La quantità che ne consumiamo parrebbe infatti essere scritta nei geni. In particolare in un gene chiamato PDSS2. Per approfondire la questione, un team internazionale di scienziati ha deciso di andare a indagare proprio nella patria dell’espresso, l’Italia.
E ha scoperto che le persone con una particolare variante del gene PDSS2 tendono a bere meno caffè.
Il motivo potrebbe essere che questo gene riduce la capacità delle cellule di metabolizzare la caffeina, facendola rimanere nell’organismo più a lungo.
Lo studio, che si è guadagnato uno spazio tra le pagine della rivista Scientific Reports, è stato coordinato da Nicola Pirastu, dell’università di Edimburgo, e hanno partecipato anche l’olandese Erasmus Medical Center con PolyOmica, una compagnia di data analysis con base a Groningen.
L’Italia ha giocato un ruolo importante, con l’università di Trieste, l’istituto pediatrico Burlo Garofolo e i ricercatori dell’azienda Illy . Italiani sono anche i volontari sui quali è stata condotta la ricerca: 370 di Carlantino, in Puglia, e 843 di sei paesi del Friuli Venezia Giulia.
Ai volontari è stato chiesto quante tazzine di caffè consumassero ogni giorno e i risultati sono stati confrontati con quelli di un altrettanto nutrito gruppo di volontari reclutato in Olanda.
I ricercatori hanno infatti replicato lo studio in un gruppo di 1.731 persone dei Paesi Bassi. Il risultato ottenuto è stato simile, ma l’effetto del gene sul numero di tazze di caffè consumate è stato leggermente inferiore.
Questo, ipotizzano gli esperti, potrebbe essere dovuto ai diversi ‘stili’ di caffè che caratterizzano i due Paesi. In Italia la tazzina di espresso, in Olanda la tazza di caffè lungo che contiene in generale più caffeina.

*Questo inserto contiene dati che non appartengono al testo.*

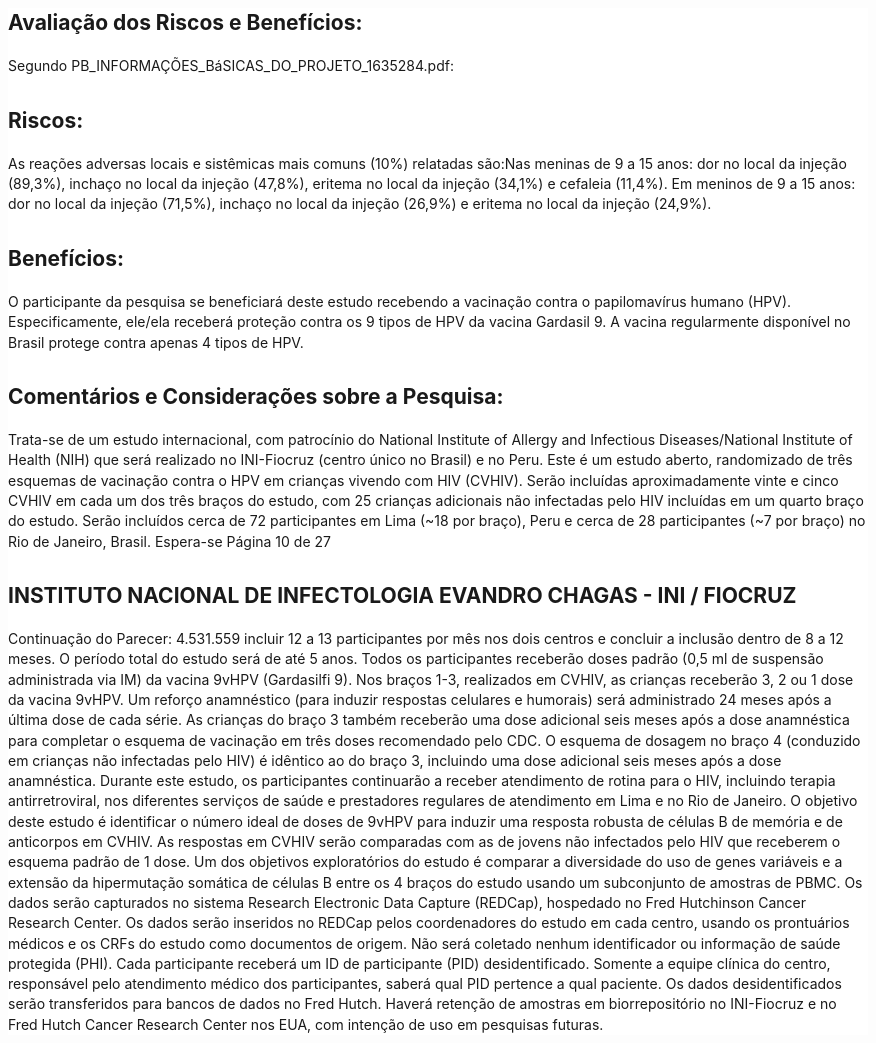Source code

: ## Avaliação dos Riscos e Benefícios:
Segundo PB\_INFORMAÇÕES\_BáSICAS\_DO\_PROJETO\_1635284.pdf:

## Riscos:
As reações adversas locais e sistêmicas mais comuns (10%) relatadas são:Nas meninas de 9 a 15 anos: dor no local da injeção (89,3%), inchaço no local da injeção (47,8%), eritema no local da injeção (34,1%) e cefaleia (11,4%). Em meninos de 9 a 15 anos: dor no local da injeção (71,5%), inchaço no local da injeção (26,9%) e eritema no local da injeção (24,9%).

## Benefícios:
O participante da pesquisa se beneficiará deste estudo recebendo a vacinação contra o papilomavírus humano (HPV). Especificamente, ele/ela receberá proteção contra os 9 tipos de HPV da vacina Gardasil 9. A vacina regularmente disponível no Brasil protege contra apenas 4 tipos de HPV.

## Comentários e Considerações sobre a Pesquisa:
Trata-se de um estudo internacional, com patrocínio do National Institute of Allergy and Infectious Diseases/National Institute of Health (NIH) que será realizado no INI-Fiocruz (centro único no Brasil) e no Peru. Este é um estudo aberto, randomizado de três esquemas de vacinação contra o HPV em crianças vivendo com HIV (CVHIV). Serão incluídas aproximadamente vinte e cinco CVHIV em cada um dos três braços do estudo, com 25 crianças adicionais não infectadas pelo HIV incluídas em um quarto braço do estudo. Serão incluídos cerca de 72 participantes em Lima (~18 por braço), Peru e cerca de 28 participantes (~7 por braço) no Rio de Janeiro, Brasil. Espera-se
Página 10 de 27

## INSTITUTO NACIONAL DE INFECTOLOGIA EVANDRO CHAGAS - INI / FIOCRUZ

Continuação do Parecer: 4.531.559
incluir 12 a 13 participantes por mês nos dois centros e concluir a inclusão dentro de 8 a 12 meses. O período total do estudo será de até 5 anos. Todos os participantes receberão doses padrão (0,5 ml de suspensão administrada via IM) da vacina 9vHPV (Gardasilfi 9). Nos braços 1-3, realizados em CVHIV, as crianças receberão 3, 2 ou 1 dose da vacina 9vHPV. Um reforço anamnéstico (para induzir respostas celulares e humorais) será administrado 24 meses após a última dose de cada série. As crianças do braço 3 também receberão uma dose adicional seis meses após a dose anamnéstica para completar o esquema de vacinação em três doses recomendado pelo CDC. O esquema de dosagem no braço 4 (conduzido em crianças não infectadas pelo HIV) é idêntico ao do braço 3, incluindo uma dose adicional seis meses após a dose anamnéstica. Durante este estudo, os participantes continuarão a receber atendimento de rotina para o HIV, incluindo terapia antirretroviral, nos diferentes serviços de saúde e prestadores regulares de atendimento em Lima e no Rio de Janeiro. O objetivo deste estudo é identificar o número ideal de doses de 9vHPV para induzir uma resposta robusta de células B de memória e de anticorpos em CVHIV. As respostas em CVHIV serão comparadas com as de jovens não infectados pelo HIV que receberem o esquema padrão de 1 dose. Um dos objetivos exploratórios do estudo é comparar a diversidade do uso de genes variáveis e a extensão da hipermutação somática de células B entre os 4 braços do estudo usando um subconjunto de amostras de PBMC.
Os dados serão capturados no sistema Research Electronic Data Capture (REDCap), hospedado no Fred Hutchinson Cancer Research Center. Os dados serão inseridos no REDCap pelos coordenadores do estudo em cada centro, usando os prontuários médicos e os CRFs do estudo como documentos de origem. Não será coletado nenhum identificador ou informação de saúde protegida (PHI). Cada participante receberá um ID de participante (PID) desidentificado. Somente a equipe clínica do centro, responsável pelo atendimento médico dos participantes, saberá qual PID pertence a qual paciente. Os dados desidentificados serão transferidos para bancos de dados no Fred Hutch.
Haverá retenção de amostras em biorrepositório no INI-Fiocruz e no Fred Hutch Cancer Research Center nos EUA, com intenção de uso em pesquisas futuras.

I risultati si inseriscono nel binario tracciato da precedenti lavori che hanno identificato geni legati alle abitudini sul caffè, e gettano nuova luce sui meccanismi biologici del metabolismo della caffeina.
La variante del gene PDSS2
Incrociando i dati genetici con il numero di tazzine è emerso che c’è una relazione inversa tra la presenza di una variante del gene PDSS2 e la passione per il caffè: le persone che hanno questa variante tendono a consumare meno caffè.
Questo accade perché la variante del gene PDSS2 controlla un altro gene, specializzato nel regolare il metabolismo della caffeina. Quando quest’ultimo gene non viene attivato sufficientemente, la caffeina tende ad essere smaltita molto lentamente dall’organismo, ‘spegnendo’ il desiderio di bere un’altra tazzina.
Il risultato dello studio, ha detto Pirastu, conferma che “la tendenza a bere più caffè sia regolata dai geni”, indicata anche da numerose ricerche condotte in passato.
Per avere la conferma definitiva, ha concluso, sono necessarie ulteriori indagini, condotte su numeri più vasti di individui.
Ricerche ulteriori dovranno infine chiarire il meccanismo che mette in relazione il gene PDSS2 con il consumo di caffè.